General characteristics
- Type: Wet sub
- Displacement: 600 pounds (270 kg)
- Length: 12 ft 8 in (3.86 m)
- Beam: 2 ft 3 in (0.69 m)
- Propulsion: One 24v electric motor (5 hp), powered by four 6v batteries
- Speed: 4.4 knots (8.1 km/h) maximum, 3.5 knots (6.5 km/h) cruise
- Range: 40 nautical miles (74 km)
- Test depth: 50 ft (15 m)
- Crew: Single occupancy
- Armament: Nine limpet mines, 3.5 pounds (1.6 kg) of explosives

= Motorised Submersible Canoe =

WWII British frogman delivery vehicle

The Motorised Submersible Canoe (MSC), nicknamed Sleeping Beauty, was an underwater vehicle built by the British Special Operations Executive (SOE) during the Second World War. It was designed to enable a single frogman to sabotage enemy ships, though it would also be used for short-range reconnaissance. They were replaced by the diver propulsion vehicle after the end of the war.

==Design==

=== History ===
MSCs were initially conceived of in an attempt to create an improved version of the simplistic folboat. It was created by the Allied Inter-Services Research Bureau and designed by Major Hugh Reeves, R.E., who was also given the task of designing an 'unspecified device' for an underwater approach at the confidential research area Station IX. based on an idea from Lt Col "Blondie" Hasler which he called the 'underwater glider' and developed at Aston House to Hasler's specifications. The design process began in 1942 and had all but finished by the end of 1943.

Provided information ->
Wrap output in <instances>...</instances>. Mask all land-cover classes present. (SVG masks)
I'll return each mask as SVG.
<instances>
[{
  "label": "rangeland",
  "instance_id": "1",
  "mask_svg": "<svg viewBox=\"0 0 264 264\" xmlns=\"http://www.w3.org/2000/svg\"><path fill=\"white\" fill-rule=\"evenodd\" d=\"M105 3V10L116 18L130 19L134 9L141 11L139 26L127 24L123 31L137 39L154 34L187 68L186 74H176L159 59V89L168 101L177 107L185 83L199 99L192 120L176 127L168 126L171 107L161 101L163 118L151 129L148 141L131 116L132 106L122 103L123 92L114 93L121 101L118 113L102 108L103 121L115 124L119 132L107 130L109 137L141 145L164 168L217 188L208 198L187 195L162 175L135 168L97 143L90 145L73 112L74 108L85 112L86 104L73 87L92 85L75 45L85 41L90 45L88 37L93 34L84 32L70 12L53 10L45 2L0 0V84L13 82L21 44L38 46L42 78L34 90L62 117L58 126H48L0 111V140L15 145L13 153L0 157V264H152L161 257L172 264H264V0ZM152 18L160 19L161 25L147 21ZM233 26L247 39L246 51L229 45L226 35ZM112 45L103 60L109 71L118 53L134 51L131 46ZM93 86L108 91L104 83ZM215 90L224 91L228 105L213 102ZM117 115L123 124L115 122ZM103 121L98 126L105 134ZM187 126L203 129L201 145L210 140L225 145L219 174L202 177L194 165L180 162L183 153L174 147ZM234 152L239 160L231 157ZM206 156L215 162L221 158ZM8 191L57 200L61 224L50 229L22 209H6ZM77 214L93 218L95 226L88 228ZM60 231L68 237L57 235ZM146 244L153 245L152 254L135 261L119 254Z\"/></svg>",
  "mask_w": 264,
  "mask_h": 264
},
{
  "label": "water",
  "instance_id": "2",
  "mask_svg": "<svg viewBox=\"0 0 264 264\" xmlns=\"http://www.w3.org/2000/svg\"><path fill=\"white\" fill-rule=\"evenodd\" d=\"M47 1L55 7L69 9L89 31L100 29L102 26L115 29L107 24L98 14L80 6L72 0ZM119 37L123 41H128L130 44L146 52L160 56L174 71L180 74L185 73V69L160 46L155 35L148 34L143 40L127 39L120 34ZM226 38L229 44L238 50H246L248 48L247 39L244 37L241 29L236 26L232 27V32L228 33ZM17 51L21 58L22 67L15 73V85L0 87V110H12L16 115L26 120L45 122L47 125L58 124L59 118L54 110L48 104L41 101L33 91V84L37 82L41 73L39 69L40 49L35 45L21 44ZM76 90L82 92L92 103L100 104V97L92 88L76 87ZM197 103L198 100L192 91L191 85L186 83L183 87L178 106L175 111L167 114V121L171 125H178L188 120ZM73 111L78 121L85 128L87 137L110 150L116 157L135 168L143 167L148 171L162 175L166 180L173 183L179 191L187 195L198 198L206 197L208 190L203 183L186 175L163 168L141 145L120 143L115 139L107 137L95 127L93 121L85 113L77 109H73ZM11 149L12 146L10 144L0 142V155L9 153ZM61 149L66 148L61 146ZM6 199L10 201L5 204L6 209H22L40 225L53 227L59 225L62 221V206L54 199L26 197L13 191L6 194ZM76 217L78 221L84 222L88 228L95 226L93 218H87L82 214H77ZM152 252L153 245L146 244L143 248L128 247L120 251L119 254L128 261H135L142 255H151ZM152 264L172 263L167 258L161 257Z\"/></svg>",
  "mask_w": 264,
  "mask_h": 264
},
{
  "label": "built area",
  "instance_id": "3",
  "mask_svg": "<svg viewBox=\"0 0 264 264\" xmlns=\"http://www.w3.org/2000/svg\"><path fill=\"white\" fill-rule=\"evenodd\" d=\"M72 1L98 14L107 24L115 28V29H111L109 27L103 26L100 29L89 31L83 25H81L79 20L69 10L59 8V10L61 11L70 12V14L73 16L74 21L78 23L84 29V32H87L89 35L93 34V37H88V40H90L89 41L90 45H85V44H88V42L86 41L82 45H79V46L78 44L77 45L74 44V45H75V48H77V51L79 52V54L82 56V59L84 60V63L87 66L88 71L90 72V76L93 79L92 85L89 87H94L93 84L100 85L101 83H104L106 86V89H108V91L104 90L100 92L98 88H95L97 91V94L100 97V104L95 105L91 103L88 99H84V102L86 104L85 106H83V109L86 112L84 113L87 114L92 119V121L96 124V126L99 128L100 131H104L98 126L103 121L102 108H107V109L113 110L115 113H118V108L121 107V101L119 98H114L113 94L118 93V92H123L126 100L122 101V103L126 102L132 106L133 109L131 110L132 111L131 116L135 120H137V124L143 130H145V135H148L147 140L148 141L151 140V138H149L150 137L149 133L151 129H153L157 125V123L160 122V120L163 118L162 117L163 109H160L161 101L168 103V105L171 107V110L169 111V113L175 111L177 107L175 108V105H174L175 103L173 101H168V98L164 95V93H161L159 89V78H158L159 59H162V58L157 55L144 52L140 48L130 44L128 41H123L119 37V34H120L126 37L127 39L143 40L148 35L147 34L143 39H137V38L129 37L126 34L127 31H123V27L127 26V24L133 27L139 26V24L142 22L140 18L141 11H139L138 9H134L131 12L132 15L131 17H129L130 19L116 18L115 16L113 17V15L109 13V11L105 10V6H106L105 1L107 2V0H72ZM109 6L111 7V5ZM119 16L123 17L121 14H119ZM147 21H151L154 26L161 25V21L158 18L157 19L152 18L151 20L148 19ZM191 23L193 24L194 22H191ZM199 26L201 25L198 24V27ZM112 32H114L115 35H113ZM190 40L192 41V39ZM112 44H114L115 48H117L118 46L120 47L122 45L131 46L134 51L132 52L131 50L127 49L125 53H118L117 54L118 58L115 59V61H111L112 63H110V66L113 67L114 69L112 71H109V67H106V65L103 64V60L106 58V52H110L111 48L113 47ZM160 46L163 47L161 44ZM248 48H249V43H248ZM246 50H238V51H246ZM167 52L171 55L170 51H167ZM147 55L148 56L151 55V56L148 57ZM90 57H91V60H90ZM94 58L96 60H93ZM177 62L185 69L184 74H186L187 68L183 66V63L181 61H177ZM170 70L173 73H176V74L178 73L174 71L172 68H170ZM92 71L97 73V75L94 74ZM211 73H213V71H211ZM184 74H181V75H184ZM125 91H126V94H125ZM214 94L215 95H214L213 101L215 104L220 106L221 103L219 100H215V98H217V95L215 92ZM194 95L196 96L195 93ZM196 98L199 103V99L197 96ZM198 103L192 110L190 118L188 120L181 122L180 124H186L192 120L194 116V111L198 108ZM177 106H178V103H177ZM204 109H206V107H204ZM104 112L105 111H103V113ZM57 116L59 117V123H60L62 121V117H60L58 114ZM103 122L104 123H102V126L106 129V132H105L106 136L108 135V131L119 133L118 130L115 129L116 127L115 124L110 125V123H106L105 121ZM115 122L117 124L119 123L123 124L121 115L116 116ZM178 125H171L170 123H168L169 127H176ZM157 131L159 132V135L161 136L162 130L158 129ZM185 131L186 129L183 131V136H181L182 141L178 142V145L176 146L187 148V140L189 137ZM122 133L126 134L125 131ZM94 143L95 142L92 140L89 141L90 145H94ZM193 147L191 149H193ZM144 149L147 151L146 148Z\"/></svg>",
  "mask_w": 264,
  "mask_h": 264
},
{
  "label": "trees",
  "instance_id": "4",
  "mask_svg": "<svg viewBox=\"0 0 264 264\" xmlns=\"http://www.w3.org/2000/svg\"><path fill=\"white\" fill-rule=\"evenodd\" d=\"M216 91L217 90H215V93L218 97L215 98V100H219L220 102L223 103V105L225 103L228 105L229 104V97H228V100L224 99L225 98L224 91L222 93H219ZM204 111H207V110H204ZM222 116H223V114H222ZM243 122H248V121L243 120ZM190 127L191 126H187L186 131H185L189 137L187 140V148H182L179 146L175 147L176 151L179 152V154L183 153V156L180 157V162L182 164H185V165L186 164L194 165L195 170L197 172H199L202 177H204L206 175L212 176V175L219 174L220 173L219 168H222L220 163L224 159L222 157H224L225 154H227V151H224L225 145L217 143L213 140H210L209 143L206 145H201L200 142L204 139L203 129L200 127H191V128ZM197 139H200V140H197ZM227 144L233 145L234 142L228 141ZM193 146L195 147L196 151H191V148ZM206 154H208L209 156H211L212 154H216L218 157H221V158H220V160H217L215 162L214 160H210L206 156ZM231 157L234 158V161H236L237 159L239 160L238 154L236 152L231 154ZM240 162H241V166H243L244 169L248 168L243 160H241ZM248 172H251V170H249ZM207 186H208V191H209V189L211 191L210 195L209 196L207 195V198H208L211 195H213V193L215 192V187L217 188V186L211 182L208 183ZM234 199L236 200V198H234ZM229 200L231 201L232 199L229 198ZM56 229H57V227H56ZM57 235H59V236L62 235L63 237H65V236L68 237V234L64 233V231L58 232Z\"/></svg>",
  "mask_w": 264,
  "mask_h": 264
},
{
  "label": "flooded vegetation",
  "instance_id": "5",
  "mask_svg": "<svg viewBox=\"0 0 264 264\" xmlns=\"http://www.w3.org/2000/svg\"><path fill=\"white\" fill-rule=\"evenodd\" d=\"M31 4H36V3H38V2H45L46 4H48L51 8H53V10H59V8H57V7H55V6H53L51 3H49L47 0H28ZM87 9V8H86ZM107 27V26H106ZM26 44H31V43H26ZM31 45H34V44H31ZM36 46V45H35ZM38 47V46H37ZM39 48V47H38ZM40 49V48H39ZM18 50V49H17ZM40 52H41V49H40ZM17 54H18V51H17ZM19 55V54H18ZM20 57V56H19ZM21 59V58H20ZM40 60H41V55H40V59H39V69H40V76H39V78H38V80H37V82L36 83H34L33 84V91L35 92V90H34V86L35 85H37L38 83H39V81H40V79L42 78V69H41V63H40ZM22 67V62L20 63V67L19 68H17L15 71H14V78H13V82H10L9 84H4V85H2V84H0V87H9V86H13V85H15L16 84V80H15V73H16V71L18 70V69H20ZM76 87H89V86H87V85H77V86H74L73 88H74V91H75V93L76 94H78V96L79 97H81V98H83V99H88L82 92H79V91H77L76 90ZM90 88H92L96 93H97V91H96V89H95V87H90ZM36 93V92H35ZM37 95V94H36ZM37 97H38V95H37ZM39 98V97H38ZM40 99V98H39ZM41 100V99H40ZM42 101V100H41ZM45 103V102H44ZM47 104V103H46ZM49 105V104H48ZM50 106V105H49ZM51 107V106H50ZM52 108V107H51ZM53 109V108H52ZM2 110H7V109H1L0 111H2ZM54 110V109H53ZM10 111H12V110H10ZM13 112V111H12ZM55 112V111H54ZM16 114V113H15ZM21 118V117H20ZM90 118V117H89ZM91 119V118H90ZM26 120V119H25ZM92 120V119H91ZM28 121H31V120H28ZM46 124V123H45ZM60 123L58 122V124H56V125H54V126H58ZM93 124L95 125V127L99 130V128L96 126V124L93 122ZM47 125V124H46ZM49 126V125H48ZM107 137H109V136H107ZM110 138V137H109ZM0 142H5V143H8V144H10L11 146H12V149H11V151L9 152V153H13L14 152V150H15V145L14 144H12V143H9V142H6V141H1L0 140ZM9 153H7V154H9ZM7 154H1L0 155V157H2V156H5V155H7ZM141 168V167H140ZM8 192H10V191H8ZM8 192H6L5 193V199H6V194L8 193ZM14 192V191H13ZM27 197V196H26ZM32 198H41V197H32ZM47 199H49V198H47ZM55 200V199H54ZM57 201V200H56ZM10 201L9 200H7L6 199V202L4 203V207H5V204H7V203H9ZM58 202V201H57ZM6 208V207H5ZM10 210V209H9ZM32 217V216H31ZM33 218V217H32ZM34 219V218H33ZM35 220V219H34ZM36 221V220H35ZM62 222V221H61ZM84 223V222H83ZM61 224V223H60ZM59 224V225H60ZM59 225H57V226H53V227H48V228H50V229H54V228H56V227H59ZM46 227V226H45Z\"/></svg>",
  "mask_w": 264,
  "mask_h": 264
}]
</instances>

Your tasks ->
• A. Please answer these from the Motorised Submersible Canoe passage:
(i) What was the test depth?
(ii) What was the vehicle's nickname?
(iii) In what year did the design process begin?
• B. Rewrite the Motorised Submersible Canoe passage starting with "- Propulsion: One" and going on through "of the war.", substituting "diver" for "frogman".

Responses to the tasks ->
• A.
(i) 50 ft (15 m)
(ii) Sleeping Beauty
(iii) 1942

• B.
- Propulsion: One 24v electric motor (5 hp), powered by four 6v batteries
- Speed: 4.4 knots (8.1 km/h) maximum, 3.5 knots (6.5 km/h) cruise
- Range: 40 nautical miles (74 km)
- Test depth: 50 ft (15 m)
- Crew: Single occupancy
- Armament: Nine limpet mines, 3.5 pounds (1.6 kg) of explosives

= Motorised Submersible Canoe =

WWII British diver delivery vehicle

The Motorised Submersible Canoe (MSC), nicknamed Sleeping Beauty, was an underwater vehicle built by the British Special Operations Executive (SOE) during the Second World War. It was designed to enable a single diver to sabotage enemy ships, though it would also be used for short-range reconnaissance. They were replaced by the diver propulsion vehicle after the end of the war.